Ernest Hood’s Neighborhoods was released some two decades after the Portland, Oregon born and raised musician’s first forays into field recordings. These very recordings, and those captured over intervening years, define the universal sound and aural images of childhood, a theme memorialized by Hood’s privately-pressed opus of 1975.
Sprawling through a haze of zither, synthesizer melodies, and foraged pedestrian sound, Neighborhoods is both a score and documentary composed and directed by Hood to offer, in his words, joy in reminiscence. Hood’s nostalgic impulse ran parallel to the developments of other artists, writers, and filmmakers of the 1970s who were looking back to the 1950s to convey a collective memory of childhood. Unlike some of the widely embraced work of this nature, the music of Neighborhoods eschews irony or detachment for lucidity, striving above all for a dream-like return to the details of sensory memory.
Born into a musical lineage, Hood’s early, promising career as a guitarist in a globe-trotting jazz outfit was cut short when he contracted polio in his late twenties. Moving from guitar to less physically-demanding stringed instruments in the late 1940s, Hood first began implementing field recordings in his jazz ensemble collaborations as early as 1956. In 1961, Hood and trumpeter Jim Smith collaborated on a local Portland television program, with their large, tight ensemble providing breakneck contemporary jazz for an action painting by famed West Coast modernist painter Louis Bunce. Hood incorporated his own field-recorded sounds of birds in the performance – an element that would resurface in Neighborhoods with great abundance among other found sounds.
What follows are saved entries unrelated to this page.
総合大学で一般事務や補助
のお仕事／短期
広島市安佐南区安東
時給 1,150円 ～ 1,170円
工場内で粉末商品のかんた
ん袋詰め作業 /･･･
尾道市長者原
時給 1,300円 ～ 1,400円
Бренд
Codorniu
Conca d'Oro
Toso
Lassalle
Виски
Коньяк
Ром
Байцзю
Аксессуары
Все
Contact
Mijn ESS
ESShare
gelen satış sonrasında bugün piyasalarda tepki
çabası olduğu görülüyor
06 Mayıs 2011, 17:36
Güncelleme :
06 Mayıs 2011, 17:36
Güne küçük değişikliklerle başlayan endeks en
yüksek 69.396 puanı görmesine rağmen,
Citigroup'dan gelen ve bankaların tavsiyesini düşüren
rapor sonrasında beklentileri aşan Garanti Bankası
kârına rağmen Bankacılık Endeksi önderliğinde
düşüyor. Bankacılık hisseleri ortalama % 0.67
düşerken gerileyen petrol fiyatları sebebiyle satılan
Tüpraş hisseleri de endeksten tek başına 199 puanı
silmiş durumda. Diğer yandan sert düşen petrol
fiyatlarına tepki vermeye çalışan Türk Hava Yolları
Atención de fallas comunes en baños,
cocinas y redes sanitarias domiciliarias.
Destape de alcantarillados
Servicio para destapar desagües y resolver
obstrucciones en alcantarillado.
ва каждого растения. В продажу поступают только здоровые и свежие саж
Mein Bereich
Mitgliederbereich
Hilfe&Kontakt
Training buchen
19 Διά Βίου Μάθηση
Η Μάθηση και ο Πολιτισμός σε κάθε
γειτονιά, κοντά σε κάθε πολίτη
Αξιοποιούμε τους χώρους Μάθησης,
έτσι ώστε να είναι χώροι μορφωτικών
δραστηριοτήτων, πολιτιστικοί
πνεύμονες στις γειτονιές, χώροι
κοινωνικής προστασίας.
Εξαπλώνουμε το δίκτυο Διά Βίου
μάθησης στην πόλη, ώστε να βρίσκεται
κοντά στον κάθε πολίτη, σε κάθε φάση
Whether using environmental sounds or instruments, a sense of musical narration is the central component of Neighborhoods, a strategy Hood tellingly referred to as “musical cinematography” in his original liner notes. Instead of using the picture frame, Hood broadcasts melodies and sounds from his beloved Portland surroundings to transport listeners to the story’s scene. Remarkably, Neighborhoods never falls into the sentimentality trap. Hood’s music augments its indeterminate, “anecdotal” sounds with a blend of zither and synthesizer melodies reminiscent of golden age cinema soundtracks.
Neighborhoods is an unusual hybrid––not quite an “ambient” record nor a collection of pure field recordings. The identifiable sounds (screen doors opening and closing, passing motorists, crickets chirping, children playing) feel both universal and highly specific, like a bulletin of Hood’s private geography from the middle of the last century. There’s something instructive – if not reparative – about time traveling into the bucolic dimension of Neighborhoods in 2019. If Hood were presenting the album today, he might invite listeners to unplug while locating that joy in reminiscence.
In the end, the concerns of Neighborhoods are poetic not formal, as Hood’s own summary of the album sounds a lot like Walt Whitman: “It hardly matters in which neighborhood you sprouted. The games we played, the mocks, the terminology and the feelings we experienced as youngsters are tantalizingly familiar.” And later, hitting a grand note, “How familiar, how indelible the pictures are: aromas of soft velvet days, strong friendships, fears, hates, loves… If the music seems a little bittersweet, well… isn’t that the taste of nostalgia?”
Freedom to Spend has restored Ernest Hood’s nostalgic masterpiece with the same care with which he viewed his source material, offering a remastered version of Neighborhoods transferred from the original tapes, expanded across four vinyl sides (the original version was crammed on two). The new edition reproduces Hood’s celebratory liner notes in full, alongside new liner notes by Michael Klausman.